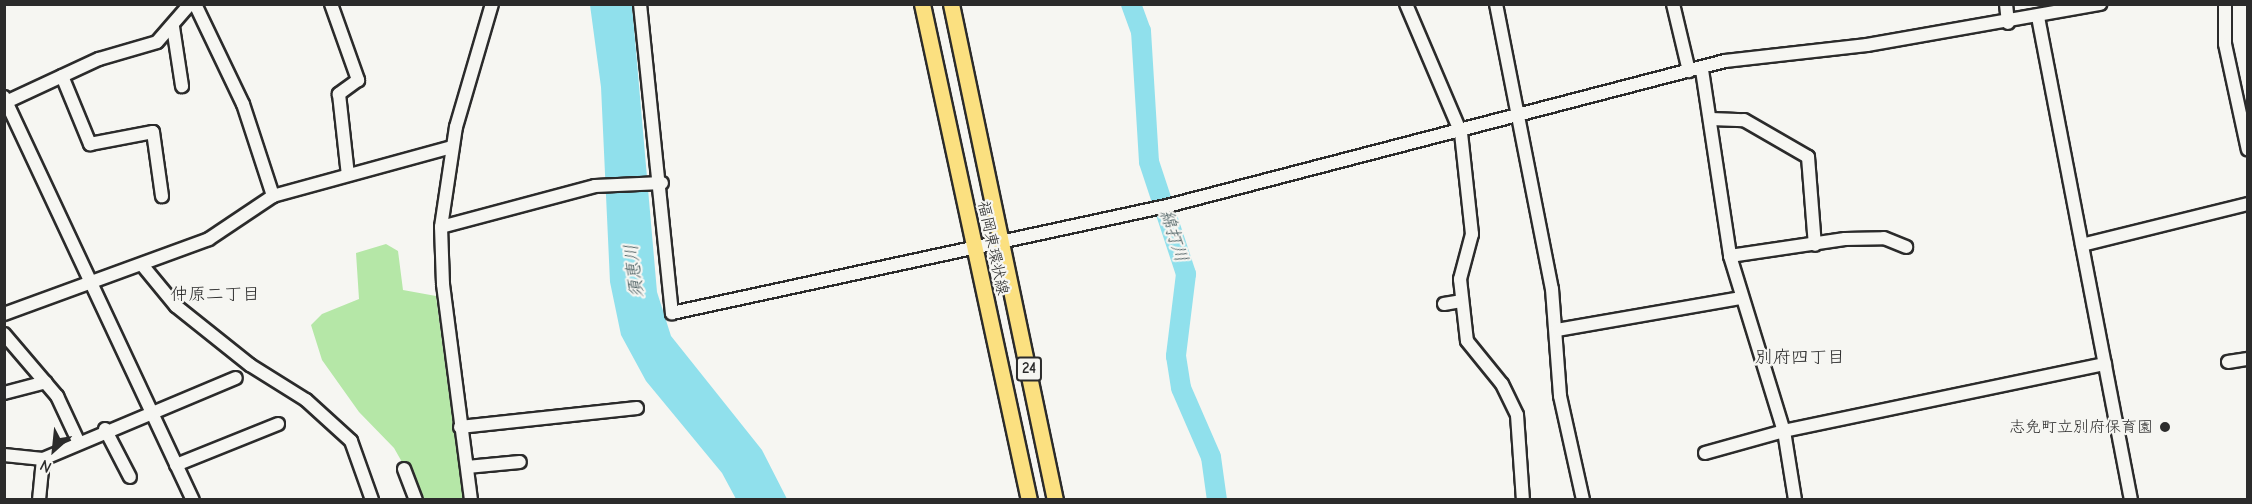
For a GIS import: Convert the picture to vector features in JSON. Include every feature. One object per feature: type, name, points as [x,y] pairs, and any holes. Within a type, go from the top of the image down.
[{"type":"main road","name":"福岡東環状線","points":[[922,4],[1029,500]]},
{"type":"main road","name":"福岡東環状線","points":[[951,4],[1055,500]]},
{"type":"street","points":[[193,500],[5,101],[62,76],[158,42],[193,4],[243,104],[273,196]]},
{"type":"street","points":[[331,4],[358,80],[339,94],[348,175]]},
{"type":"street","points":[[471,500],[459,427],[441,227],[452,147],[492,4]]},
{"type":"street","points":[[640,4],[672,313],[1000,239],[1170,205],[1461,133],[1518,116],[1772,51],[1867,45],[2008,23],[2100,4]]},
{"type":"street","points":[[1406,4],[1461,133],[1472,234],[1460,279],[1467,341],[1502,384],[1516,415],[1523,500]]},
{"type":"street","points":[[1496,4],[1557,330],[1560,396],[1583,500]]},
{"type":"street","points":[[1673,4],[1689,71]]},
{"type":"street","points":[[2006,4],[2008,23]]},
{"type":"street","points":[[2225,4],[2225,44],[2247,146]]},
{"type":"street","points":[[2037,17],[2131,500]]},
{"type":"street","points":[[173,27],[182,86]]},
{"type":"street","points":[[1702,70],[1730,256],[1784,431],[1795,500]]},
{"type":"street","points":[[62,76],[90,144],[153,132],[162,196]]},
{"type":"street","points":[[1711,119],[1744,120],[1808,157],[1815,245]]},
{"type":"street","points":[[4,314],[90,280],[143,266],[209,239],[273,196],[452,147]]},
{"type":"street","points":[[441,227],[595,186],[657,183]]},
{"type":"street","points":[[2082,245],[2247,204]]},
{"type":"street","points":[[1730,256],[1884,238],[1906,247]]},
{"type":"street","points":[[143,266],[176,306],[250,365],[306,400],[351,441],[372,500]]},
{"type":"street","points":[[1557,330],[1742,298]]},
{"type":"street","points":[[1444,304],[1461,301]]},
{"type":"street","points":[[6,338],[46,382],[78,441]]},
{"type":"street","points":[[2228,362],[2247,358]]},
{"type":"street","points":[[1705,453],[1784,431],[2105,364]]},
{"type":"street","points":[[4,455],[43,459],[105,429],[236,378]]},
{"type":"street","points":[[4,393],[46,382]]},
{"type":"street","points":[[459,427],[637,408]]},
{"type":"street","points":[[176,465],[278,424]]},
{"type":"street","points":[[105,429],[130,477]]},
{"type":"street","points":[[39,500],[43,459]]},
{"type":"street","points":[[467,467],[520,462]]},
{"type":"street","points":[[404,469],[416,500]]},
{"type":"green space","points":[[386,244],[398,251],[403,290],[436,296],[463,499],[423,499],[394,448],[359,412],[322,360],[311,325],[322,314],[359,299],[356,253]]},
{"type":"water","name":"須恵川","points":[[590,5],[632,5],[657,292],[671,336],[762,450],[787,499],[736,499],[722,473],[646,381],[621,335],[610,282],[601,87]]},
{"type":"waterway","name":"綿打川","points":[[1131,4],[1141,31],[1149,162],[1186,274],[1176,356],[1181,388],[1211,457],[1217,500]]},
{"type":"place","name":"志免町立別府保育園","points":[[2165,427]]},
{"type":"district","name":"仲原二丁目","points":[[215,295]]},
{"type":"district","name":"別府四丁目","points":[[1800,358]]}]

• AIM OF THE EXERCISE:
Everything in the records must be returned exactly, except the pictures.

• WRITTEN RESPONSE:
For a GIS import: Convert the picture to vector features in JSON. Include every feature. One object per feature: type, name, points as [x,y] pairs, and any holes. Within a type, go from the top of the image down.
[{"type":"main road","name":"福岡東環状線","points":[[922,4],[1029,500]]},
{"type":"main road","name":"福岡東環状線","points":[[951,4],[1055,500]]},
{"type":"street","points":[[193,500],[5,101],[62,76],[158,42],[193,4],[243,104],[273,196]]},
{"type":"street","points":[[331,4],[358,80],[339,94],[348,175]]},
{"type":"street","points":[[471,500],[459,427],[441,227],[452,147],[492,4]]},
{"type":"street","points":[[640,4],[672,313],[1000,239],[1170,205],[1461,133],[1518,116],[1772,51],[1867,45],[2008,23],[2100,4]]},
{"type":"street","points":[[1406,4],[1461,133],[1472,234],[1460,279],[1467,341],[1502,384],[1516,415],[1523,500]]},
{"type":"street","points":[[1496,4],[1557,330],[1560,396],[1583,500]]},
{"type":"street","points":[[1673,4],[1689,71]]},
{"type":"street","points":[[2006,4],[2008,23]]},
{"type":"street","points":[[2225,4],[2225,44],[2247,146]]},
{"type":"street","points":[[2037,17],[2131,500]]},
{"type":"street","points":[[173,27],[182,86]]},
{"type":"street","points":[[1702,70],[1730,256],[1784,431],[1795,500]]},
{"type":"street","points":[[62,76],[90,144],[153,132],[162,196]]},
{"type":"street","points":[[1711,119],[1744,120],[1808,157],[1815,245]]},
{"type":"street","points":[[4,314],[90,280],[143,266],[209,239],[273,196],[452,147]]},
{"type":"street","points":[[441,227],[595,186],[657,183]]},
{"type":"street","points":[[2082,245],[2247,204]]},
{"type":"street","points":[[1730,256],[1884,238],[1906,247]]},
{"type":"street","points":[[143,266],[176,306],[250,365],[306,400],[351,441],[372,500]]},
{"type":"street","points":[[1557,330],[1742,298]]},
{"type":"street","points":[[1444,304],[1461,301]]},
{"type":"street","points":[[6,338],[46,382],[78,441]]},
{"type":"street","points":[[2228,362],[2247,358]]},
{"type":"street","points":[[1705,453],[1784,431],[2105,364]]},
{"type":"street","points":[[4,455],[43,459],[105,429],[236,378]]},
{"type":"street","points":[[4,393],[46,382]]},
{"type":"street","points":[[459,427],[637,408]]},
{"type":"street","points":[[176,465],[278,424]]},
{"type":"street","points":[[105,429],[130,477]]},
{"type":"street","points":[[39,500],[43,459]]},
{"type":"street","points":[[467,467],[520,462]]},
{"type":"street","points":[[404,469],[416,500]]},
{"type":"green space","points":[[386,244],[398,251],[403,290],[436,296],[463,499],[423,499],[394,448],[359,412],[322,360],[311,325],[322,314],[359,299],[356,253]]},
{"type":"water","name":"須恵川","points":[[590,5],[632,5],[657,292],[671,336],[762,450],[787,499],[736,499],[722,473],[646,381],[621,335],[610,282],[601,87]]},
{"type":"waterway","name":"綿打川","points":[[1131,4],[1141,31],[1149,162],[1186,274],[1176,356],[1181,388],[1211,457],[1217,500]]},
{"type":"place","name":"志免町立別府保育園","points":[[2165,427]]},
{"type":"district","name":"仲原二丁目","points":[[215,295]]},
{"type":"district","name":"別府四丁目","points":[[1800,358]]}]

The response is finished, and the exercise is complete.